Unter den am besten finanzierten Aggregatoren auf Amazon mischen zwei weitere Gründer aus Deutschland mit, die der Goldgräberstimmung nach London gefolgt sind. Mit ihrer ebenfalls im Sommer 2020 gegründeten Heroes haben die aus Hamburg stammenden Brüder Riccardo und Alessio Bruni nach Angaben des Informationsdienst Crunchbase insgesamt 265 Mill. Dollar eingesammelt. Riccardo war zuvor unter anderem bei dem Risikokapitalgeber EQT Ventures und im Investment Banking bei Merrill Lynch tätig. Sein Bruder Alessio leitete die Retail-Abteilung von Lazada, einem von Rocket Internet in Südostasien gestarteten Amazon-Klon, der 2017 an die chinesische Alibaba verkauft wurde.

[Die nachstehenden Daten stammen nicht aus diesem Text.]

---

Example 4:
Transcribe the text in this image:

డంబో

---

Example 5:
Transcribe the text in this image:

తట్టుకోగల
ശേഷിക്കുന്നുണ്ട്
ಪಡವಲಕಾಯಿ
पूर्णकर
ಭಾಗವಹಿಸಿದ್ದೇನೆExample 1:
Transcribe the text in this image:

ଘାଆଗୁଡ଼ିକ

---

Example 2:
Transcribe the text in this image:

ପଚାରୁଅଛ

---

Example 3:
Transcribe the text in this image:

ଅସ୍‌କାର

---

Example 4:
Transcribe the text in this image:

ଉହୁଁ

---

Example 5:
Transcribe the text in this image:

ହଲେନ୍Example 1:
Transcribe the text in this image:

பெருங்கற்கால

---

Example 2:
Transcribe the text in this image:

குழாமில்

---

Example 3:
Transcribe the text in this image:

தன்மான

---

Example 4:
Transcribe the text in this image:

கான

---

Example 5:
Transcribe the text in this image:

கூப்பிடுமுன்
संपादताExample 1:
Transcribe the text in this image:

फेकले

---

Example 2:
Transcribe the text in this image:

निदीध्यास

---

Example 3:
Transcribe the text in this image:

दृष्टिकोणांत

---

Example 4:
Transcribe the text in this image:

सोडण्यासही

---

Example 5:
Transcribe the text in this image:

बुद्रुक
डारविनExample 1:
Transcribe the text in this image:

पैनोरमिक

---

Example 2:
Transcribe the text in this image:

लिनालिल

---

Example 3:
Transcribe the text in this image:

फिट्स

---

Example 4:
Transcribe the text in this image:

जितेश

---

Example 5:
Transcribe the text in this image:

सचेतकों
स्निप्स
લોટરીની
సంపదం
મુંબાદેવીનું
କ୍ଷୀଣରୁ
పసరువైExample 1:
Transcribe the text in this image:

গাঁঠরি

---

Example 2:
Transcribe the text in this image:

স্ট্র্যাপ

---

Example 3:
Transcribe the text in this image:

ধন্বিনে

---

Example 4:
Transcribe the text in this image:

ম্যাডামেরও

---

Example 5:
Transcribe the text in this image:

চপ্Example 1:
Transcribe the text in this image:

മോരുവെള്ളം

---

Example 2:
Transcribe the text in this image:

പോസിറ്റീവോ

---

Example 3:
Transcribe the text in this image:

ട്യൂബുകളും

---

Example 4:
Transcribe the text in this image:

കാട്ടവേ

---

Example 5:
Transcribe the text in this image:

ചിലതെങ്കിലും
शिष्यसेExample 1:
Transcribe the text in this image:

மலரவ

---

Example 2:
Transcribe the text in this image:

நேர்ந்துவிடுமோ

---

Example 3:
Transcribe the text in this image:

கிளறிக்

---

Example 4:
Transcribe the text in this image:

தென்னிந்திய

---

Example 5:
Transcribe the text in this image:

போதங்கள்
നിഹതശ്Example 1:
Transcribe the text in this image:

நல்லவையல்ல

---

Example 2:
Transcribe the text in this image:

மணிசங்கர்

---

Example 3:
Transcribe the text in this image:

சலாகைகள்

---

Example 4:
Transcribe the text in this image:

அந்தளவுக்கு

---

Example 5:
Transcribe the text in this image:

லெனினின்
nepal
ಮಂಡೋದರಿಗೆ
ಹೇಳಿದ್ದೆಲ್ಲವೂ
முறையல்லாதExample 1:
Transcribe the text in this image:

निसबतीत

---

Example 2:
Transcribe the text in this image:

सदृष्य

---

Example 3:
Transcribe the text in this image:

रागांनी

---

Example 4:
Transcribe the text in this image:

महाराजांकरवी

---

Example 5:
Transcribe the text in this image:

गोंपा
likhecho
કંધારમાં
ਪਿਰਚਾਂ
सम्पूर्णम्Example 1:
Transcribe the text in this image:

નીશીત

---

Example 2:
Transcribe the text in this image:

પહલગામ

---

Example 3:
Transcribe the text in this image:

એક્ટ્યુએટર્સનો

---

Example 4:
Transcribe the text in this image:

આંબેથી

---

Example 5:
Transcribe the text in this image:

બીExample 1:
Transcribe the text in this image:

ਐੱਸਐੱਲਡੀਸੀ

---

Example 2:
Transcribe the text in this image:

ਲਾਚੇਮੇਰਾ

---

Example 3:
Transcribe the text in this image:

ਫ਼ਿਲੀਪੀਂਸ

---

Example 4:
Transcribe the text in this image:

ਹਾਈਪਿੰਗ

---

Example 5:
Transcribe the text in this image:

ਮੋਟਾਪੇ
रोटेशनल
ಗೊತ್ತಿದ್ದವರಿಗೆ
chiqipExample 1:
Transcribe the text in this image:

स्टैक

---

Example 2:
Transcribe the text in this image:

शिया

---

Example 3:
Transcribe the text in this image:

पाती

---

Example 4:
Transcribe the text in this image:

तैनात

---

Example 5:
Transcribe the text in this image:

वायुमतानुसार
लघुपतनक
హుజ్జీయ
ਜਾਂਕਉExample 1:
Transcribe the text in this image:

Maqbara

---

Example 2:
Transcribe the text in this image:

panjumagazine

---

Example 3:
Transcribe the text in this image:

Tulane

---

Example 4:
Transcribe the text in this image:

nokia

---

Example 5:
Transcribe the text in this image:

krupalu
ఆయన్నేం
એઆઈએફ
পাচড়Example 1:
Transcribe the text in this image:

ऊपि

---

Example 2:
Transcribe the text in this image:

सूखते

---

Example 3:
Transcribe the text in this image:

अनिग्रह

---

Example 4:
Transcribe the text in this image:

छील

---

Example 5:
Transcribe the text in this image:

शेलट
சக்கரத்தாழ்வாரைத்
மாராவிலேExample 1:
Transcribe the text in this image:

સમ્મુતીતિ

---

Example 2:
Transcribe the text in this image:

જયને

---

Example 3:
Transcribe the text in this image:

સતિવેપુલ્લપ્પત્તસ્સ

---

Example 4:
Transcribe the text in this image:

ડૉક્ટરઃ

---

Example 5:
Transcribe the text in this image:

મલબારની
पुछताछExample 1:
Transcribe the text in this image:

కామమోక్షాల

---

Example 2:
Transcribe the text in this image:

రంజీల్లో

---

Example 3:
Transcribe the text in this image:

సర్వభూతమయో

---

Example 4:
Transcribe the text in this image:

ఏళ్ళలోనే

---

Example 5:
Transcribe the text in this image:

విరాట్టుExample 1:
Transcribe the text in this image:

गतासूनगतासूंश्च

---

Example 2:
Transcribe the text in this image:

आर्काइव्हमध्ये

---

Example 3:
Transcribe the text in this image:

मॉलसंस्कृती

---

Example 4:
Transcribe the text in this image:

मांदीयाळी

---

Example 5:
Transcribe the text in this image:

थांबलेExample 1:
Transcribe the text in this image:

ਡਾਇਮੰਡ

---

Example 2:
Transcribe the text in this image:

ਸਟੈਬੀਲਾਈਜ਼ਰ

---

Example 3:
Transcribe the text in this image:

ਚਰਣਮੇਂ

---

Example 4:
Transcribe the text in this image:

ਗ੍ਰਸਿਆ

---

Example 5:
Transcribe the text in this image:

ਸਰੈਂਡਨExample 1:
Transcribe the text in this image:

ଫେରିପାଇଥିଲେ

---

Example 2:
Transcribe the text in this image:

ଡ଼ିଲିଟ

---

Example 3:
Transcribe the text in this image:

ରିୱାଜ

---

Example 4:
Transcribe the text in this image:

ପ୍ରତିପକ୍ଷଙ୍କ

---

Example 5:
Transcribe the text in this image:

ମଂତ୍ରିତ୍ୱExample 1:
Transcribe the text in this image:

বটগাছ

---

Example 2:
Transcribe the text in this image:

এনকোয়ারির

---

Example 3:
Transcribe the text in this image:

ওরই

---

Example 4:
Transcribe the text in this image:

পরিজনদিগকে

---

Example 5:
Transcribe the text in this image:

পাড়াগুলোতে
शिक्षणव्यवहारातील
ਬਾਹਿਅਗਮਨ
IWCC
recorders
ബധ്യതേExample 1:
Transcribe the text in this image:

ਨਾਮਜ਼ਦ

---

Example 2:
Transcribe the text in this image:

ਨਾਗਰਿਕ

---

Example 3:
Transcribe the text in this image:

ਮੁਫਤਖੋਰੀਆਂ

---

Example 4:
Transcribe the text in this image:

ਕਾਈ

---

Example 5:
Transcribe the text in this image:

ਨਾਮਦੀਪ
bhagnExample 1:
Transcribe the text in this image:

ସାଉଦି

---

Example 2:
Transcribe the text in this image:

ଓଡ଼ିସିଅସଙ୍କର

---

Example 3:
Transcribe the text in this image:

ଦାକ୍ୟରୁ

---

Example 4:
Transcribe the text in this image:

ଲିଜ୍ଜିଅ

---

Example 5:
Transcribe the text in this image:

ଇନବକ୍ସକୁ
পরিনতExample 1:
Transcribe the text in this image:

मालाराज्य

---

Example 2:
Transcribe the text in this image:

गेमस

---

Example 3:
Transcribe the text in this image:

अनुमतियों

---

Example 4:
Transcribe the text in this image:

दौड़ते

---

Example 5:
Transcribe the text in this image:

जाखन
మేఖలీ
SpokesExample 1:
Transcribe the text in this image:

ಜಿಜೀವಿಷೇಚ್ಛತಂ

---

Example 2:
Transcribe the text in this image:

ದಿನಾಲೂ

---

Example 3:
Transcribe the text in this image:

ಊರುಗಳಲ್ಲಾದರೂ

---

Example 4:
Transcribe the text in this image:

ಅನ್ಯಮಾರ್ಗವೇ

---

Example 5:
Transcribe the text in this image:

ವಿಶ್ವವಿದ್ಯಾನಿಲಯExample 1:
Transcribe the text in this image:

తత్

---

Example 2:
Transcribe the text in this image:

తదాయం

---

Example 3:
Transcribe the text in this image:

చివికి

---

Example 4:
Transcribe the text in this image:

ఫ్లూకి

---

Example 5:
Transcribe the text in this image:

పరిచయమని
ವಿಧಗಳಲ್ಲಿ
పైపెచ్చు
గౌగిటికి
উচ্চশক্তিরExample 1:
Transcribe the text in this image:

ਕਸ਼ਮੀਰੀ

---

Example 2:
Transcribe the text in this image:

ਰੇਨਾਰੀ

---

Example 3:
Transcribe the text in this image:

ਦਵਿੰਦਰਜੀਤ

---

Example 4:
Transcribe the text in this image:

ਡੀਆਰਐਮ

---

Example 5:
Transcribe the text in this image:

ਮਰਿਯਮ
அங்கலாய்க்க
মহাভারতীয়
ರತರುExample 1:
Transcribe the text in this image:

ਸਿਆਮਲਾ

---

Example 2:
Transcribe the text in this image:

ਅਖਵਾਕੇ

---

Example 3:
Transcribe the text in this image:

Thrasio verschiebt Börsengang

Im neuen Jahr rechnen Marktbeobachter bereits mit dem Start der Konsolidierung unter den Konsolidierern auf dem Marktplatz von Amazon. SellerX setzte mit der Übernahme der Berliner KW Commerce Anfang Dezember bereits ein erstes Ausrufezeichen. Auch der erste Börsengang eines Marken-Aggregators ist überfällig, nachdem Thrasio ihre Börsenpläne via Spac im Oktober noch einmal verschoben hat und stattdessen 1 Mrd. Dollar bei Investoren unter Führung von Silver Lake einsammelte. Die Bewertung lag oberhalb von 5 Mrd. Dollar.